Une bonne personne, comme nous l'avons déjà dit, ne voit que du bien en tout. Il répondit : "Que puis-je dire, Pères ? Tous les gens dans le monde sont très bons. Tous, sauf moi, pécheur paresseux, assis dans ces falaises rocheuses et ne faisant aucun travail, n'accomplissant pas la volonté de Dieu !"

Cela dit, il se retira dans sa cellule, glorifiant Dieu de lui avoir envoyé une telle épreuve vers la fin de sa vie pour le salut de son âme.

Une bienheureuse dormition

Un jour, quand il était très vieux, il nous invita à sa cellule avec le Père Acace et nous dit avec joie :

"Soyez en bonne santé, mes enfants. C'est bien que vous soyez venus, parce que je ne vous reverrai plus ! Je pars ce soir... Mais avant que cela n'arrive, j'aimerais que vous me consoliez."

"Comment, Geronda ?"

"Lisez le Psautier pour moi, quelque chose de calmant pour l'âme."

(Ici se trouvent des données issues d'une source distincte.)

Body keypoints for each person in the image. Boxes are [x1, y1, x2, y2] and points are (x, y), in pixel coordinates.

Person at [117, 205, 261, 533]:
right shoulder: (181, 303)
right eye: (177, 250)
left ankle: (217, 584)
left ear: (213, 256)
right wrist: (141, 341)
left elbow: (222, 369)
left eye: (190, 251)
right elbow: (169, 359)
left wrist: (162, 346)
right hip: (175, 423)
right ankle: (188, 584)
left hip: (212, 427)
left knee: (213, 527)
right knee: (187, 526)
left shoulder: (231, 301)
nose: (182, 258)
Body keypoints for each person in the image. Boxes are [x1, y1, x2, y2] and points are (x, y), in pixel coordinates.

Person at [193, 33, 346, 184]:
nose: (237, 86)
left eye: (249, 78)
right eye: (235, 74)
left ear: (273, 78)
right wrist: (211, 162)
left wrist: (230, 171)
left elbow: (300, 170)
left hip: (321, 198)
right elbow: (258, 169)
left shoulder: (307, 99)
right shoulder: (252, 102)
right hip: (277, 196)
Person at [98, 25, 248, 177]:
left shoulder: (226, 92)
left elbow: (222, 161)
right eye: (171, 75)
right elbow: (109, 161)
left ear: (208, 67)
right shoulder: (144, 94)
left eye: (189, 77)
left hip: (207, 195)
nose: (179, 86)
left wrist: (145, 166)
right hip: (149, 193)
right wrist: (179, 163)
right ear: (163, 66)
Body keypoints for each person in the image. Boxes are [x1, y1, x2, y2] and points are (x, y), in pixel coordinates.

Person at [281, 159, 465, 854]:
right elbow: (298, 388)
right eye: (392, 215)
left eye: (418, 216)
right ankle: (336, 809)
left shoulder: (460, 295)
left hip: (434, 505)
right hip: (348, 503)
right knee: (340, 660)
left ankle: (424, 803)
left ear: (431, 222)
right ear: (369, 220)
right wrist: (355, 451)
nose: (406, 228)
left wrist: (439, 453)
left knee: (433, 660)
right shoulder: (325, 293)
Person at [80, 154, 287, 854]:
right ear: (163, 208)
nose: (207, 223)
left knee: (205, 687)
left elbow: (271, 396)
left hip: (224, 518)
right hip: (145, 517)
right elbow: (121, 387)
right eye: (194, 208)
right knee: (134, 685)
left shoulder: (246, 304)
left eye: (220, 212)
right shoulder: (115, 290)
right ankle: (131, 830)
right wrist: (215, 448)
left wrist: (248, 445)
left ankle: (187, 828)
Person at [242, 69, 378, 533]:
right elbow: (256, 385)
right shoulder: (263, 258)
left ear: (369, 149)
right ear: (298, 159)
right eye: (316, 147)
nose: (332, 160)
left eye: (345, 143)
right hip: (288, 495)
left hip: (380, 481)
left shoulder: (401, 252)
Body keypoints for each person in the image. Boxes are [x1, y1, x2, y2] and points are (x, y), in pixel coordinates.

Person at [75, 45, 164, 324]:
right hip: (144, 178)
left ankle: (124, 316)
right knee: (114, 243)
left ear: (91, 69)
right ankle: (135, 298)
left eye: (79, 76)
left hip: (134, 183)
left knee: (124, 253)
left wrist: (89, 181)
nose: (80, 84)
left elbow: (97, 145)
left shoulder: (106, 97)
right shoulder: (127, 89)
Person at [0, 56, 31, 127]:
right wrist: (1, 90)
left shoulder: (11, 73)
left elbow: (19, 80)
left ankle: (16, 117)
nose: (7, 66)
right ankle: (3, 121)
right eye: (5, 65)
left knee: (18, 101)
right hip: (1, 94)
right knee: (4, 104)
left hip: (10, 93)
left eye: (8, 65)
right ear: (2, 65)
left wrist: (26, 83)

Nous lûmes un certain nombre de psaumes différents, et des larmes de joie coulaient sur les joues de Geronda, et pendant tout ce temps, il faisait sans cesse le signe de croix. Quand on eut fini, il dit :

Et je voudrais vous demander une dernière chose : chantez pour moi l'hymne de la Théotokos : " Il est digne en vérité ". Mais faisons-le en nous levant, comme nous le faisons quand nous chantons l'hymne national de notre patrie !"

Il s'est relevé difficilement. Il était très épuisé et sa peau était devenue presque transparente. Après que nous ayons terminé, le staretz, des larmes de joie dans les yeux, nous étreignant et nous embrassant, dit : "Mes enfants, je vous vois ici pour la dernière fois ! Pardonnez-moi, pardonnez-moi !"

Tout le monde pleurait. Le Père Philarète nous calmait. Nous sommes partis profondément émus. Dans la matinée, nous avons appris qu'il était décédé ! Comme il l'avait prédit...

Nous l'avons enterré au milieu des rochers d'une manière convenable et digne. Pour reprendre les paroles d'un profane, je dirai ceci : une étoile d'ascétisme monastique est sortie sur le ciel du Mont Athos, mais a laissé derrière elle une trace lumineuse, nous montrant comment lutter et rester cohérents dans notre labeur ascétique. Que sa mémoire soit éternelle ! Prie pour moi, Père !

Il arrive souvent que vers la fin de notre vie, le Dieu Tout-Saint nous envoie une sorte d'épreuve qui nous rend meilleurs, et ceux qui nous entourent en bénéficient aussi. Il en fut de même pour le Père Philarète, qui œuvra avec humilité et fut récompensé par Dieu. 

Vous avez entendu, M. Melinos, comment le Diable a tenté de perturber un homme de vertu et de labeur ascétique ; mais le Dieu Très Saint l'a protégé par Sa Grâce, et l'âme de l'ascète n'a souffert aucun mal, mais a été fortifiée dans son amour pour le Seigneur. Cet amour s'enflamma de plus en plus et, avec un zèle croissant, le staretz loua Dieu.